#### Task
Return every line of text in the data below character for character, omitting the pictures.

--- START ---

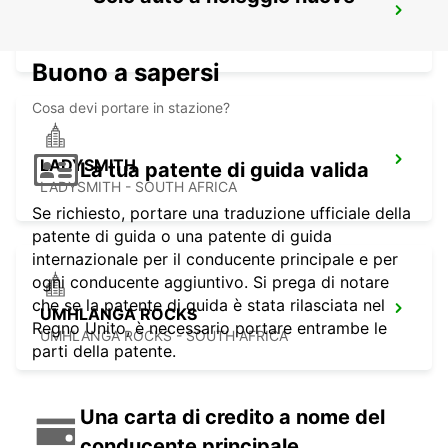
MALELANE
MPUMALANGA - SOUTH AFRICA
Buono a sapersi
Cosa devi portare in stazione?
LADYSMITH
La tua patente di guida valida
LADYSMITH - SOUTH AFRICA
Se richiesto, portare una traduzione ufficiale della
patente di guida o una patente di guida
internazionale per il conducente principale e per
ogni conducente aggiuntivo. Si prega di notare
che se la patente di guida è stata rilasciata nel
UMHLANGA ROCKS
Regno Unito, è necessario portare entrambe le
UMHLANGA ROCKS - SOUTH AFRICA
parti della patente.
Una carta di credito a nome del
conducente principale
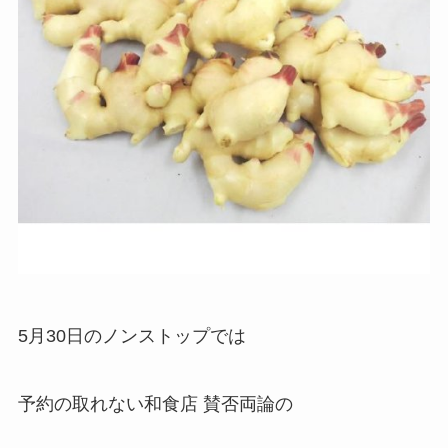
5月30日のノンストップでは
予約の取れない和食店 賛否両論の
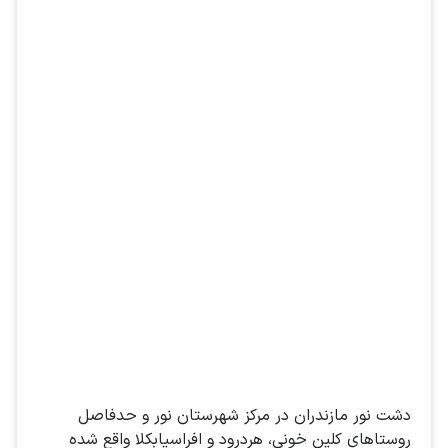
دشت نور مازندران در مرکز شهرستان نور و حدفاصل
روستاهای کلین خونی، هردرود و افراسیابکلا واقع شده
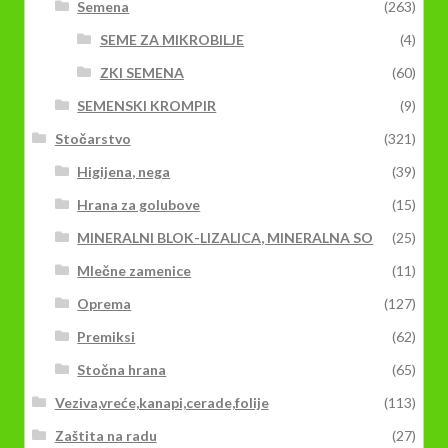
Semena
(263)
SEME ZA MIKROBILJE
(4)
ZKI SEMENA
(60)
SEMENSKI KROMPIR
(9)
Stočarstvo
(321)
Higijena, nega
(39)
Hrana za golubove
(15)
MINERALNI BLOK-LIZALICA, MINERALNA SO
(25)
Mlečne zamenice
(11)
Oprema
(127)
Premiksi
(62)
Stočna hrana
(65)
Veziva,vreće,kanapi,cerade,folije
(113)
Zaštita na radu
(27)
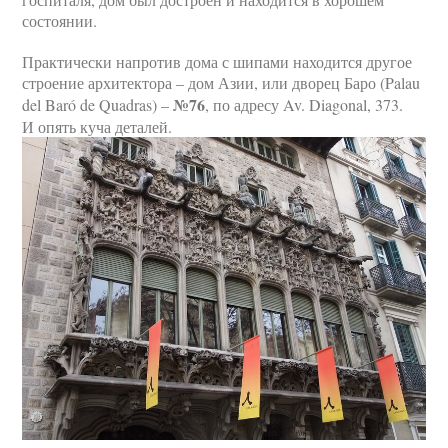
состоянии.
Практически напротив дома с шипами находится другое
строение архитектора – дом Азии, или дворец Баро (Palau
№76
del Baró de Quadras) –
, по адресу Av. Diagonal, 373.
И опять куча деталей.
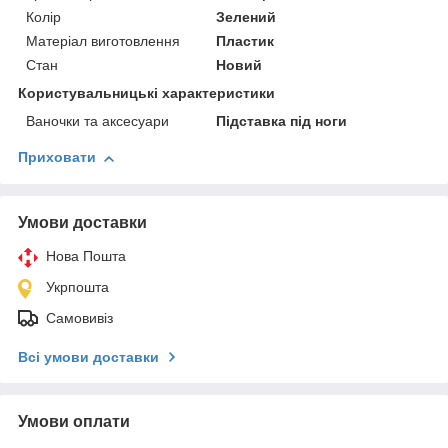
Колір
Зелений
Матеріал виготовлення
Пластик
Стан
Новий
Користувальницькі характеристики
Ваночки та аксесуари
Підставка під ноги
Приховати
Умови доставки
Нова Пошта
Укрпошта
Самовивіз
Всі умови доставки
Умови оплати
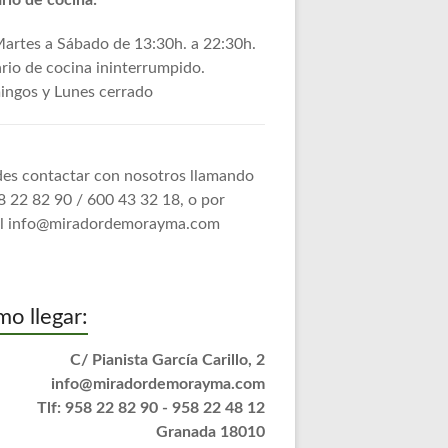
rio de cocina:
artes a Sábado de 13:30h. a 22:30h.
rio de cocina ininterrumpido.
ngos y Lunes cerrado
es contactar con nosotros llamando
8 22 82 90 / 600 43 32 18, o por
l
info@miradordemorayma.com
o llegar:
C/ Pianista García Carillo, 2
info@miradordemorayma.com
Tlf: 958 22 82 90 - 958 22 48 12
Granada 18010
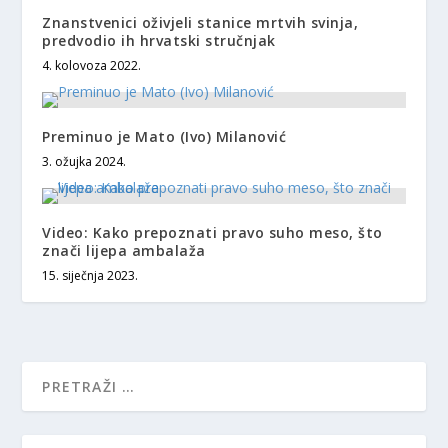
Znanstvenici oživjeli stanice mrtvih svinja,
predvodio ih hrvatski stručnjak
4. kolovoza 2022.
Preminuo je Mato (Ivo) Milanović
3. ožujka 2024.
Video: Kako prepoznati pravo suho meso, što
znači lijepa ambalaža
15. siječnja 2023.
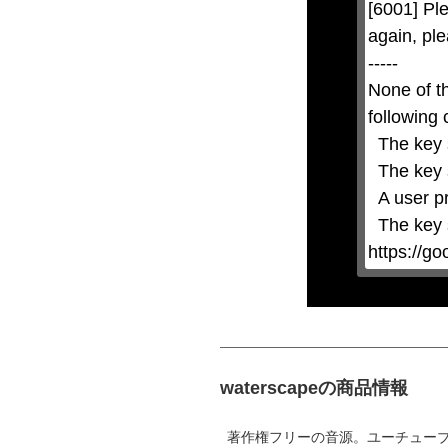
[6001] Ple
closed
by
again, ple
pressing
the
-----

Escape
key
None of t
or
activating
following 
the
close
  The key system is not supported.

button.
  The key system does not support the features requested (e.g. persistent state).

  A user prompt was shown and the user denied access.

  The key system is not available from unsecure contexts. (ie. requires HTTPS) See 
https://g
waterscapeの商品情報
著作権フリーの音源。ユーチューブ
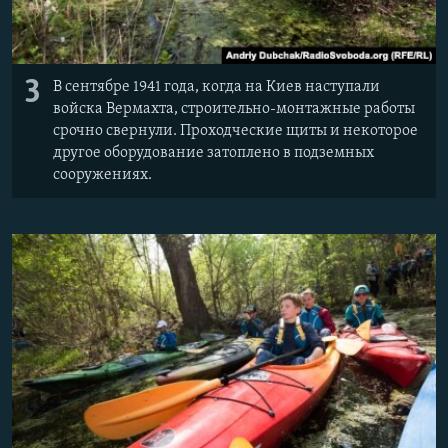
3
В сентябре 1941 года, когда на Киев наступали
войска Вермахта, строительно-монтажные работы
срочно свернули. Проходческие щиты и некоторое
другое оборудование затоплено в подземных
сооружениях.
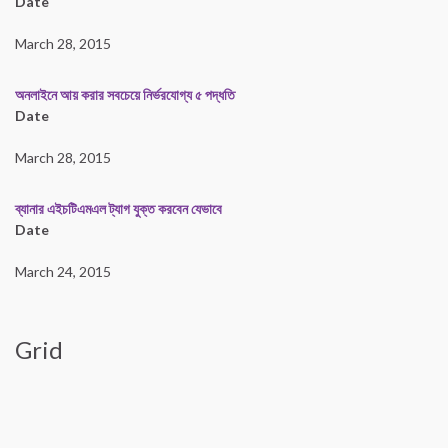
Date
March 28, 2015
অনলাইনে আয় করার সবচেয়ে নির্ভরযোগ্য ৫ পদ্ধতি
Date
March 28, 2015
ব্যানার এইচটিএমএল ট্যাগ যুক্ত করবেন যেভাবে
Date
March 24, 2015
Grid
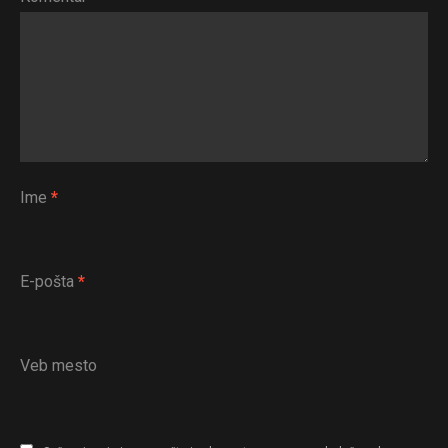
Ime
*
E-pošta
*
Veb mesto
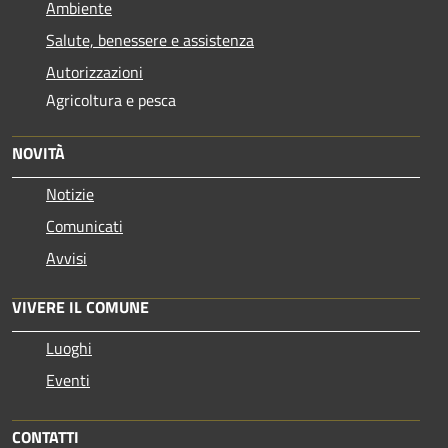
Ambiente
Salute, benessere e assistenza
Autorizzazioni
Agricoltura e pesca
NOVITÀ
Notizie
Comunicati
Avvisi
VIVERE IL COMUNE
Luoghi
Eventi
CONTATTI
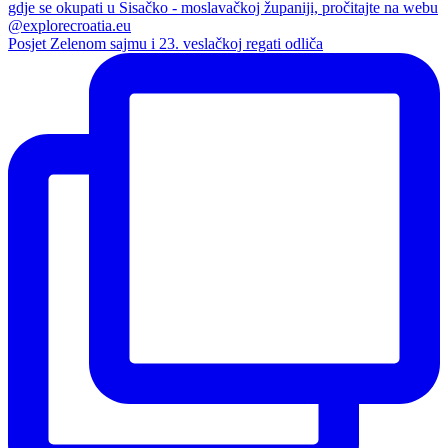
Posjet Zelenom sajmu i 23. veslačkoj regati odliča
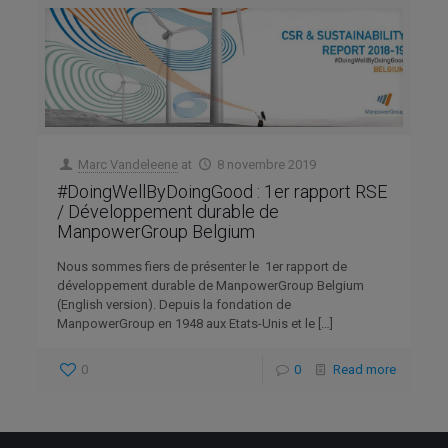
Marc Vandeleene
at
8 novembre 2019
#DoingWellByDoingGood : 1er rapport RSE
/ Développement durable de
ManpowerGroup Belgium
Nous sommes fiers de présenter le 1er rapport de
développement durable de ManpowerGroup Belgium
(English version). Depuis la fondation de
ManpowerGroup en 1948 aux Etats-Unis et le
[…]
0
0
Read more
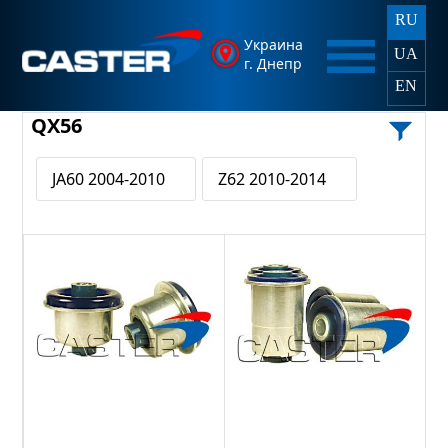
RU
Украина
UA
г. Днепр
EN
QX56
JA60 2004-2010
Z62 2010-2014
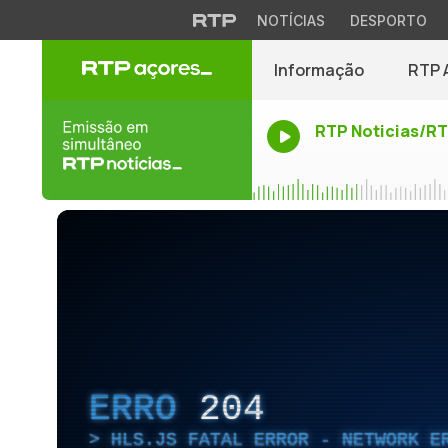
NOTÍCIAS
DESPORTO
Informação
RTP 
RTP Noticias/R
ERRO
204
HLS.JS FATAL ERROR - NETWORK E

--- END ---

#### Exercise answer
MALELANE
MPUMALANGA - SOUTH AFRICA
Buono a sapersi
Cosa devi portare in stazione?
LADYSMITH
La tua patente di guida valida
LADYSMITH - SOUTH AFRICA
Se richiesto, portare una traduzione ufficiale della
patente di guida o una patente di guida
internazionale per il conducente principale e per
ogni conducente aggiuntivo. Si prega di notare
che se la patente di guida è stata rilasciata nel
UMHLANGA ROCKS
Regno Unito, è necessario portare entrambe le
UMHLANGA ROCKS - SOUTH AFRICA
parti della patente.
Una carta di credito a nome del
conducente principale
5月30日のノンストップでは
予約の取れない和食店 賛否両論の
دشت نور مازندران در مرکز شهرستان نور و حدفاصل
روستاهای کلین خونی، هردرود و افراسیابکلا واقع شده
Semena
(263)
SEME ZA MIKROBILJE
(4)
ZKI SEMENA
(60)
SEMENSKI KROMPIR
(9)
Stočarstvo
(321)
Higijena, nega
(39)
Hrana za golubove
(15)
MINERALNI BLOK-LIZALICA, MINERALNA SO
(25)
Mlečne zamenice
(11)
Oprema
(127)
Premiksi
(62)
Stočna hrana
(65)
Veziva,vreće,kanapi,cerade,folije
(113)
Zaštita na radu
(27)
состоянии.
Практически напротив дома с шипами находится другое
строение архитектора – дом Азии, или дворец Баро (Palau
№76
del Baró de Quadras) –
, по адресу Av. Diagonal, 373.
И опять куча деталей.
Колір
Зелений
Матеріал виготовлення
Пластик
Стан
Новий
Користувальницькі характеристики
Ваночки та аксесуари
Підставка під ноги
Приховати
Умови доставки
Нова Пошта
Укрпошта
Самовивіз
Всі умови доставки
Умови оплати
rio de cocina:
artes a Sábado de 13:30h. a 22:30h.
rio de cocina ininterrumpido.
ngos y Lunes cerrado
es contactar con nosotros llamando
8 22 82 90 / 600 43 32 18, o por
l
info@miradordemorayma.com
o llegar:
C/ Pianista García Carillo, 2
info@miradordemorayma.com
Tlf: 958 22 82 90 - 958 22 48 12
Granada 18010
Znanstvenici oživjeli stanice mrtvih svinja,
predvodio ih hrvatski stručnjak
4. kolovoza 2022.
Preminuo je Mato (Ivo) Milanović
3. ožujka 2024.
Video: Kako prepoznati pravo suho meso, što
znači lijepa ambalaža
15. siječnja 2023.
[6001] Ple
closed
by
again, ple
pressing
the
-----

Escape
key
None of t
or
activating
following 
the
close
  The key system is not supported.

button.
  The key system does not support the features requested (e.g. persistent state).

  A user prompt was shown and the user denied access.

  The key system is not available from unsecure contexts. (ie. requires HTTPS) See 
https://g
waterscapeの商品情報
著作権フリーの音源。ユーチューブ
3
В сентябре 1941 года, когда на Киев наступали
войска Вермахта, строительно-монтажные работы
срочно свернули. Проходческие щиты и некоторое
другое оборудование затоплено в подземных
сооружениях.
Date
March 28, 2015
অনলাইনে আয় করার সবচেয়ে নির্ভরযোগ্য ৫ পদ্ধতি
Date
March 28, 2015
ব্যানার এইচটিএমএল ট্যাগ যুক্ত করবেন যেভাবে
Date
March 24, 2015
Grid
Ime
*
E-pošta
*
Veb mesto
Ambiente
Salute, benessere e assistenza
Autorizzazioni
Agricoltura e pesca
NOVITÀ
Notizie
Comunicati
Avvisi
VIVERE IL COMUNE
Luoghi
Eventi
CONTATTI
Posjet Zelenom sajmu i 23. veslačkoj regati odliča
Marc Vandeleene
at
8 novembre 2019
#DoingWellByDoingGood : 1er rapport RSE
/ Développement durable de
ManpowerGroup Belgium
Nous sommes fiers de présenter le 1er rapport de
développement durable de ManpowerGroup Belgium
(English version). Depuis la fondation de
ManpowerGroup en 1948 aux Etats-Unis et le
[…]
0
0
Read more
RU
Украина
UA
г. Днепр
EN
QX56
JA60 2004-2010
Z62 2010-2014
NOTÍCIAS
DESPORTO
Informação
RTP 
RTP Noticias/R
ERRO
204
HLS.JS FATAL ERROR - NETWORK E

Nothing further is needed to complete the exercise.